Penentuan status gizi secara biofisik adalah metode penentuan status gizi dengan melihat kemampuan fungsi (khususnya jaringan) dan melihat perubahan struktur dari jaringan. Umumnya dapat digunakan dalam situasi tertentu seperti kejadian buta senja epidemik. Cara yang digunakan adalah tes adaptasi gelap (Supariasa, Bakri, dan Fajar, 2001).

b. Penilaian Status Gizi Secara Tidak Langsung

Penilaian status gizi secara tidak langsung dapat dibagi tiga yaitu : survei konsumsi makanan, statistik vital dan faktor ekologi.

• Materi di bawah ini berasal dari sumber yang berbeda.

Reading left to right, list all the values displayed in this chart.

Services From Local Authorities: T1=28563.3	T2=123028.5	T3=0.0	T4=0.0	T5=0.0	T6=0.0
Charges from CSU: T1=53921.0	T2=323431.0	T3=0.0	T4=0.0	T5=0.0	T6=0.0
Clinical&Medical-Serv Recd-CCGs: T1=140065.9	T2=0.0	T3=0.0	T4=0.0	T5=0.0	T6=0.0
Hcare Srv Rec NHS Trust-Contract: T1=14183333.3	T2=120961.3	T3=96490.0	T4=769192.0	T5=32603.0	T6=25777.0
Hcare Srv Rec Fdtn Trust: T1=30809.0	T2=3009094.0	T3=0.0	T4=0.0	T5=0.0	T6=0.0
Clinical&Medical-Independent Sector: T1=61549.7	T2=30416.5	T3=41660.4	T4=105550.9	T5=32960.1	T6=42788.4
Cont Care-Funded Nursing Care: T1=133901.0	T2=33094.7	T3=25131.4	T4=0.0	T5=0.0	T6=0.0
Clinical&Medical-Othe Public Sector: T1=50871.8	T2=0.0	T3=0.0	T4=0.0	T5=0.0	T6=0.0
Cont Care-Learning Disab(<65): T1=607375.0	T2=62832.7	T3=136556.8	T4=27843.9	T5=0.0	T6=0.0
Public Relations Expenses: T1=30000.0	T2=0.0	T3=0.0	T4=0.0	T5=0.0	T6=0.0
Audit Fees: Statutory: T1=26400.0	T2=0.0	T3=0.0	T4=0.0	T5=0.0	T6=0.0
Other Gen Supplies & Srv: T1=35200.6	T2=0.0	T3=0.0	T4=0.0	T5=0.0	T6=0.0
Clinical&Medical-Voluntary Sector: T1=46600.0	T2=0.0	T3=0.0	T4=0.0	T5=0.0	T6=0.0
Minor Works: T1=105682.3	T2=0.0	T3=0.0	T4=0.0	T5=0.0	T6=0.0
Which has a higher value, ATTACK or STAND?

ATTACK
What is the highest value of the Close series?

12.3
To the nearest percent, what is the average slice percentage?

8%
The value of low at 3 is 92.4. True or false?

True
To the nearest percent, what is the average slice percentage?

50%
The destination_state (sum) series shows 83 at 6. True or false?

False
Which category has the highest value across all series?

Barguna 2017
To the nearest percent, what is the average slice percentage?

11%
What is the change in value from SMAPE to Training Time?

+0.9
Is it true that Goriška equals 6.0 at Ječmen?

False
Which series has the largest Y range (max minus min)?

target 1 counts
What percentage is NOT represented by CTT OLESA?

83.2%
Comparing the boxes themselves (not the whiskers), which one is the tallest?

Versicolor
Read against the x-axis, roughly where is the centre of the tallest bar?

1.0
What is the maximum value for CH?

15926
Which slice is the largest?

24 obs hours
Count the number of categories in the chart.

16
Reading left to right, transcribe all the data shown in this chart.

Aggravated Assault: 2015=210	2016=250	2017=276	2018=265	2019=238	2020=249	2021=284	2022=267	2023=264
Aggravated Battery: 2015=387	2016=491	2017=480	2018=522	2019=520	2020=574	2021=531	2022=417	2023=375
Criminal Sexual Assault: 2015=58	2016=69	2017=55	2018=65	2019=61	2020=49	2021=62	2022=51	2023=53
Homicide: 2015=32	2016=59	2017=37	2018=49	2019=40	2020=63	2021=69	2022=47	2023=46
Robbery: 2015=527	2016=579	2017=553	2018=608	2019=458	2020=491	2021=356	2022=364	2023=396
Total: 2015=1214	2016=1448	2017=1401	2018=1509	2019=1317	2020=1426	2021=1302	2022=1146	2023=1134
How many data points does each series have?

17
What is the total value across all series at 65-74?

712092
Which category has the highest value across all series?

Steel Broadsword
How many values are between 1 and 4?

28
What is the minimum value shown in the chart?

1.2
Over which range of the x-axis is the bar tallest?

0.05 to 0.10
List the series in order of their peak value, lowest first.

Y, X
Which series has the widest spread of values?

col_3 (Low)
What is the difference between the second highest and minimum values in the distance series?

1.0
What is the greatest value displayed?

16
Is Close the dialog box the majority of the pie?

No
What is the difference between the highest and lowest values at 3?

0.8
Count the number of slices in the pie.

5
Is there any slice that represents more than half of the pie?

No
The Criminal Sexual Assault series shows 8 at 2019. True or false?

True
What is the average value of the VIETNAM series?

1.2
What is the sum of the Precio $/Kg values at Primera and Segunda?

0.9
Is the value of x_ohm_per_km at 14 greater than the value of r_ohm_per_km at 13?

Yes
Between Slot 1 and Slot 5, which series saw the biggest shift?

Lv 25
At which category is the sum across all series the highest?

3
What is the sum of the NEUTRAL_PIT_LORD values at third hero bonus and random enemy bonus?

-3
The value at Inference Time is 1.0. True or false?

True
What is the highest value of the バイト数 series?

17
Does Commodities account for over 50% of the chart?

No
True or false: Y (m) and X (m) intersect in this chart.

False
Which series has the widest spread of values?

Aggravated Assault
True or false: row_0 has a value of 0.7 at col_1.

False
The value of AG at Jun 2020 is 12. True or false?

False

1. Survei Konsumsi Pangan.

Survei konsumsi pangan adalah metode penentuan status gizi secara tidak langsung dengan melihat jumlah dan jenis zat gizi yang dikonsumsi. Pengumpulan data konsumsi makanan dapat memberikan gambaran tentang konsumsi berbagai zat gizi pada masyarakat, keluarga dan individu. Survei ini dapat mengidentifikasikan kelebihan dan kekurangan zat gizi (Supariasa, Bakri, dan Fajar, 2001).

2. Statistik Vital.

Pengukuran status gizi dengan statistik vital adalah dengan menganalisis data beberapa statistik kesehatan seperti angka kematian berdasarkan umur, angka kesakitan dan kematian akibat penyebab tertentu dan data lainnya yang berhubungan dengan gizi. Penggunaannya dipertimbangkan sebagai bagian dari indikator tidak langsung pengukuran status gizi masyarakat (Supariasa, Bakri, dan Fajar, 2001).

3. Faktor Ekologi.

Bengoa dalam Supariasa, Bakri, dan Fajar (2001), mengungkapkan bahwa malnutrisi merupakan masalah ekologi sebagai hasil interaksi beberapa faktor fisik, biologis dan lingkungan budaya. Jumlah makanan yang tersedia sangat tergantung dari keadaan ekologi seperti iklim, tanah, irigasi dll. Pengukuran faktor ekologi dipandang sangat penting untuk mengetahui penyebab malnutrisi di suatu masyarakat sebagai dasar untuk melakukan program intervensi gizi.